在一片無聲的沉默中, 付喪神深深看了一眼他英俊的主人, 而後動作僵硬的緩緩後退,在布魯斯凝重的目光中, 他將修長冰冷的手掌覆在脖頸間猙獰的傷口上, 試圖掩去逸散的血色光點。
布魯斯神色凝重, 毫不猶豫的上前一步去查看付喪神的傷處, 在發現傷勢並未惡化之後,他深邃的鋼藍色眼眸稍微柔和了一點, 而後迅速開始回想藥水繁複的使用流程,甚至開始推測紮塔娜的魔法藥水可能出了問題:“這是怎麼回事?”
“……沒什麼, 隻是小傷,我可以自己處理。”
付喪神垂下雪色的眼睫,掩去猩紅雙眼中令人作嘔的占有欲和幾近病態的瘋狂神色,他微微傾身, 把那瓶散發著淡藍色熒光的魔法藥水握在手中,隨手將它傾倒在蒼白的肌膚上:“好了。”
淡藍色的藥液順著他流暢的鎖骨和肩背線條緩緩向下,最後沒入束縛在胸口和腰腹的繃帶之中,如同遇上海綿的水,迅速消失在皮膚之下。
布魯斯顯然並不相信對方的說法, 他看著太刀青年動作利落、麵無表情的重新為再次出現愈合傾向的傷口纏上繃帶,而後撿起滑落在床尾的和服重新穿好,全程不與他對視, 立刻敏銳的反應過來, 對方似乎對他隱瞞了什麼重要的事情。
不止是因為太刀青年掩飾自己情緒的技術實在太差, 事實上他會去把那件脫下的和服重新穿在身上這件事,就已經令布魯斯感到哪裡不對。
身為以主控聞名於神係的刀劍付喪神,在傳聞之中最完美的寢當番伴侶,鬼切必然不會介意在主人麵前展露自己漂亮的身體,而事實也的確如此,布魯斯還清清楚楚的記得在幾個月前的瞭望塔,太刀甚至不願意重新整理被扯亂的衣襟。

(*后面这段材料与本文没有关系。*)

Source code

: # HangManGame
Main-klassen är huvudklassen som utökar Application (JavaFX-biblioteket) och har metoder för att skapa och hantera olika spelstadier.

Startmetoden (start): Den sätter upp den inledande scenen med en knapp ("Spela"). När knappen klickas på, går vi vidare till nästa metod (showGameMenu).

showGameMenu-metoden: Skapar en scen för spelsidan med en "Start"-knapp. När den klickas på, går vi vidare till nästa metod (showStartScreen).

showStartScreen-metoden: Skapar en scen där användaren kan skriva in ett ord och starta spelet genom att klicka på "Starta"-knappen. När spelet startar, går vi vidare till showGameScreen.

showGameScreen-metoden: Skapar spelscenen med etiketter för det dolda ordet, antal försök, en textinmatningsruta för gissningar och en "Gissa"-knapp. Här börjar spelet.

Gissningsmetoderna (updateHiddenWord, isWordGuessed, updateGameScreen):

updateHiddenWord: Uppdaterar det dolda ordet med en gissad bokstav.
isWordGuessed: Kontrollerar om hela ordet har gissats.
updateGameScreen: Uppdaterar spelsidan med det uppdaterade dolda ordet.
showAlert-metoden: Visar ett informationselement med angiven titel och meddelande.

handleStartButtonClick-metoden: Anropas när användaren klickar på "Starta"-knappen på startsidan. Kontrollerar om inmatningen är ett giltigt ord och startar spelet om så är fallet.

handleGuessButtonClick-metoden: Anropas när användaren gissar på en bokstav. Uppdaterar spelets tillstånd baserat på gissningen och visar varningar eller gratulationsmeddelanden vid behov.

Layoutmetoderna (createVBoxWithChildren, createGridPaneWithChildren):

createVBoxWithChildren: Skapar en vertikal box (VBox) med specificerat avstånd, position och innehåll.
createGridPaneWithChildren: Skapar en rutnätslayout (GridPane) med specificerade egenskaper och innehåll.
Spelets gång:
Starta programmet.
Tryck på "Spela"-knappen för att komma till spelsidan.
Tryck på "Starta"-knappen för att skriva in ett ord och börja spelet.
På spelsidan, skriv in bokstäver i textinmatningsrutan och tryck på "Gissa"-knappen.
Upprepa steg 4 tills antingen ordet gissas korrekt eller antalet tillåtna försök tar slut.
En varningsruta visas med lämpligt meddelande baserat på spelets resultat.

不是布魯斯盲目自信,隻是付喪神沒有人類的羞恥和矜持,對情感的表達向來直白熱情且堅定不移,布魯斯甚至敢肯定,如果他在某些方麵有所需求,鬼切有可能會立刻奉獻自己的軀體。
他坐在床邊的沙發上微微蹙眉,視線落在付喪神重新纏好繃帶的位置,繃帶上滲出的血色無比明確的告訴他對方繃帶下的傷口肯定已經重新裂開,不由稍微加重了語氣,沉聲道:“告訴我原因,你是我的佩刀,鬼切……彆讓我為此擔心。”
付喪神終於不再沉默,他在自己英俊的主人麵前站定,以一種無限接近於擁抱的姿態將雙臂撐在布魯斯身側,而後他保持著這個壓迫性十足的姿勢,緩緩俯首,讓吐字間冰冷的、不屬於人類的氣息拂過對方耳後敏感的皮膚,聲音嘶啞低沉的道:“主人,妖鬼可比您想象中貪婪的多。”
他身高有一米九幾,站在布魯斯麵前投下的一片陰影簡直籠罩了他的整個身軀,而他的狀態看起來也不太對,不過這還在布魯斯的接受範圍之內,因為他知道暗墮對付喪神的影響很大,如果太刀青年的變化隻是性格更加主動、懂得拒絕他的要求,或許對鬼切來說是件好事也說不定。
布魯斯的思維轉換飛快,但作為蝙蝠俠,身體的本能和對鬼切失控的擔憂仍舊讓他下意識繃緊身軀,可在付喪神這句意味深長的提示脫口而出之後,他迅速察覺到對方身上的氣息變化。
“我願意為您忍耐殺欲、疼痛和貪婪。”
付喪神猩紅的舌尖碾過唇麵,他啞聲道:“但如果您再靠近一步,我就要忍不住了。”
布魯斯不動聲色的在掌心扣上了一枚鋒利的特製蝙蝠鏢:“對人類而言貪婪不是好事,但對付喪神而言卻並不一定,但你得把它用在合適的位置,看得出來你的思維模式已經跟從前有很大差彆,甚至還學會了用沉默來拒絕回答問題,但你得學會克製這個,包括暗墮帶來的負麵欲望。”
——那枚特製蝙蝠鏢也是紮塔娜的傑作,原本是針對類似於最近在紐約和納欣諾市出現的沙魔和電女郎等能量體反派而研製,上麵塗抹的魔法藥劑能夠短暫的麻痹他們的行動,因此對於已經暗墮為妖鬼的能量體鬼切來說,或許也有作用。
而付喪神察覺到他隱約的戒備,仿佛被誰當頭一棒強行從這種放肆的狀態中喚醒,他的身軀一僵,猛的後退了一大步,似乎不敢相信自己剛剛乾了什麼一樣,神色痛苦又愧疚的半跪在布魯斯腿邊,低聲道:“抱歉,主人,是我逾越了。”
“你需要合理的精神疏導,暗墮的後遺症已經影響到了你的精神狀態,可你不能一直用疼痛來抗拒它,明晚跟我一起去瞭望塔,去見紮塔娜。”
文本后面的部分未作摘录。